At times, figuring out what Sens. Joe Machin III (D-W.Va.) and Kyrsten Sinema (D-Ariz.) want in President Biden’s Build Back Better plan is hard, if not impossible. Which is odd, since it sure seems like an awful lot of the items in the plan would help their states.

Take Medicare expansion. Manchin seems to oppose extending Medicare benefits to cover vision, dental and hearing benefits — among the most popular components of the bill. Supermajorities of Democrats and voters in general support this proposal. In Manchin’s home state, as of 2020, more than 442,000 West Virginians receive Medicare. (In Arizona, the number is about 1.35 million people.) So he wants to swim against the tide of overwhelming public opinion? If his argument is that spending on the elderly should be a lower priority than spending on children and families with children, he has yet to articulate it.

And what about children and families in his state? Given that West Virginia as of 2019 had a child poverty rate of roughly 20 percent, he should be the first one cheering the proposed extension of the child tax credit, universal pre-K and subsidized child care.

Likewise, the Children’s Action Alliance reports on data from the Annie E. Casey Foundation: “Since 2019, more Arizona children are living in high poverty areas, and more children in the state are without health insurance. . . . In Arizona, 15% of children live in high poverty areas compared with the national average of 9%, and in 2019, 9% of Arizona children are without health insurance compared with the national average of 6%.” Sinema should be all in favor of programs that cut child poverty, make child care affordable and make education available earlier. Why wouldn’t she be cheering this bill?

Then there is the Medicare drug proposal that would allow the federal government to negotiate drug prices with manufacturers. This would save money — lots of it. The Kaiser Family Foundation estimated, “CBO estimated over $450 billion in 10-year (2020-2029) savings from the Medicare drug price negotiation provision in the version of H.R. 3 in the 116th Congress, including $448 billion in savings to Medicare and $12 billion in savings for subsidized plans in the ACA marketplace and the Federal Employees Health Benefits Program.” If Manchin worries about federal deficits and spending, shouldn’t he be out front pushing for this item?

Likewise, the Guardian recounted: “A one-time progressive activist, Sinema campaigned on lowering drug prices in her 2018 Senate race, and she was still calling on Congress to address rising drug costs as recently as last year, boasting on her Senate website that she was fighting to ‘ensure life-saving drugs’ would be more affordable.” So she should be on board as well? Well, Sinema, the recipient of hundreds of thousands of dollars from Big Pharma, reportedly does not like this part of the bill. Arizona voters might consider such a reversal to be bait-and-switch.

As for the bill’s tax hikes, the West Virginia Center on Budget and Policy found that the plans to hike individual taxes on the superwealthy would have virtually no effect in this poor state. “In West Virginia, these tax increases would affect only 0.5 percent of all taxpayers, with 100 percent of the tax increases paid by the wealthiest 1 percent of taxpayers in the state,” the center found.
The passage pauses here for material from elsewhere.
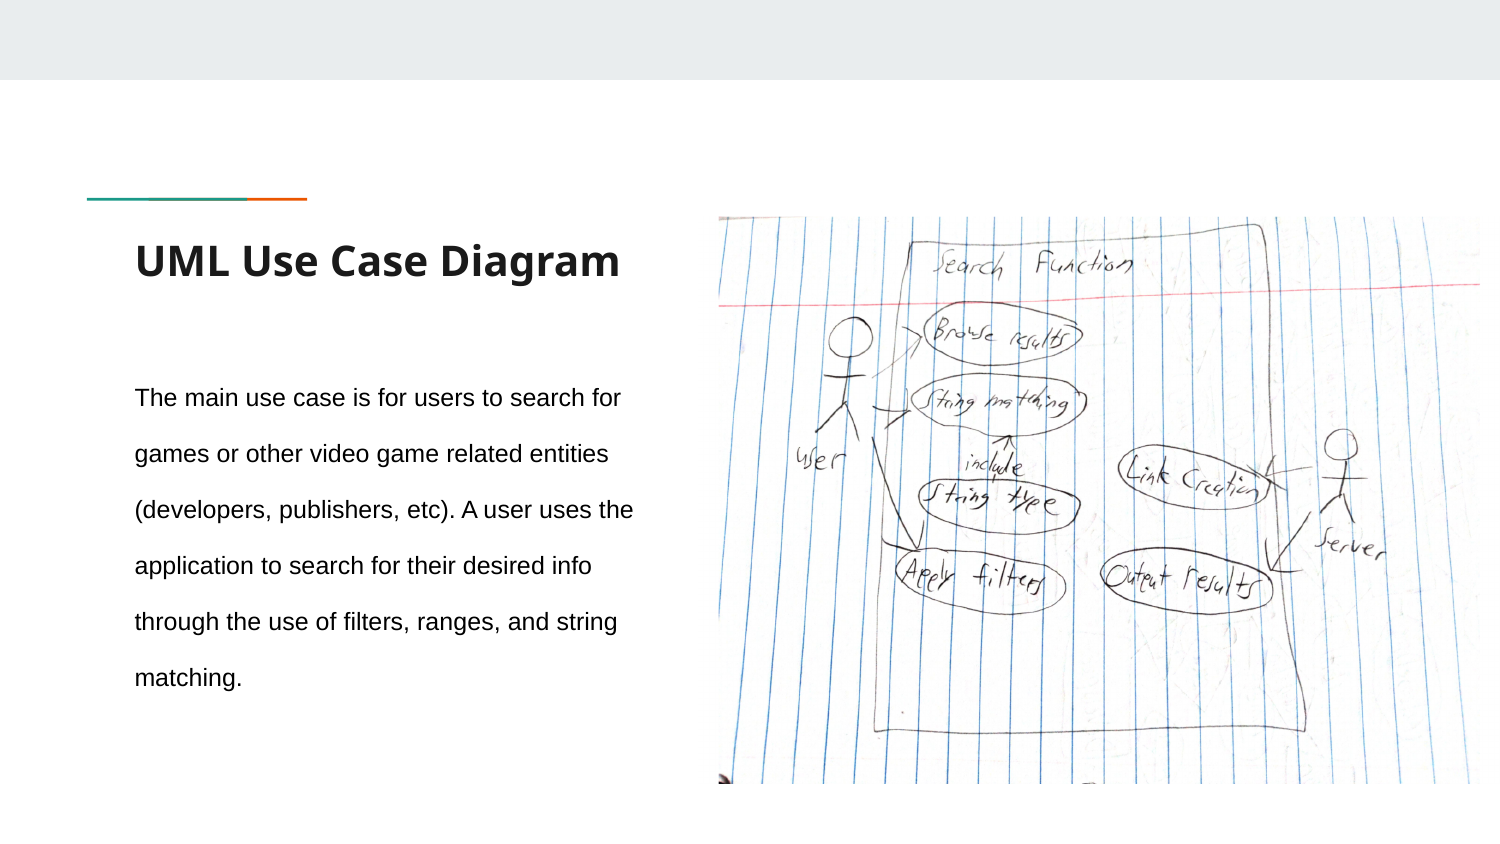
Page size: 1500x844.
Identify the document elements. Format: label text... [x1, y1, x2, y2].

Meanwhile, far more West Virginians would get tax relief from the plan: “The boost to the Child Tax Credit will benefit an estimated 346,000 children in West Virginia, dramatically reducing child poverty, while the expansion of the Earned Income Tax Credit for childless workers will benefit an estimated 110,000 West Virginia workers.” Shouldn’t Manchin favor these tax revisions?
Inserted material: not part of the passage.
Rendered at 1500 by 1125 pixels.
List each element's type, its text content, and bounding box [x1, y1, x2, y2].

Similarly, if Sinema were listening to voters back home, she would be happy to sign onto the tax proposals. The Children’s Action Alliance reports on a poll from Hart and ALG Research: “Biden’s proposals to raise taxes on those making over $400,000 meet with wide approval (71% support) in Arizona, including his proposal to tax capital gains at the same rate as income from wages (61% support). Arizona voters believe that raising taxes on those earning $400,000 or more will help the economy by a 35-point margin.” In addition, “Increasing the corporate tax rate to 28% is embraced by 62% of Arizona voters, who also favor taxing foreign profits at 28% (66% support) and setting a minimum corporate tax rate of 15% (69% support).”

Finally, while it might make sense for a West Virginia senator to oppose green energy measures (although coal is a declining segment of the state’s economy), there is no excuse for Sinema to object to this aspect of the package. She has previously supported investment in solar energy — understandable for someone coming from a state that, as the Arizona Capitol Times reports, has experienced “significant growth in advanced energy jobs, with a recent industry report showing 69,000 jobs in the sector and a growth rate of 3.5%.”

Virtually everything in the Build Back Better plan would aid one or both of the states Manchin and Sinema represent. The package is popular overall, especially with Democrats. If cost of the package is the problem, then at least both holdouts should embrace the savings afforded by the Medicare drug provision. Unless they are simply out for attention or attempting to woo a sliver of right-wing voters and lobbyists back home (at the risk of alienating progressives), their opposition is inexplicable. No wonder progressive negotiators in the Senate and House haven’t heard much from them.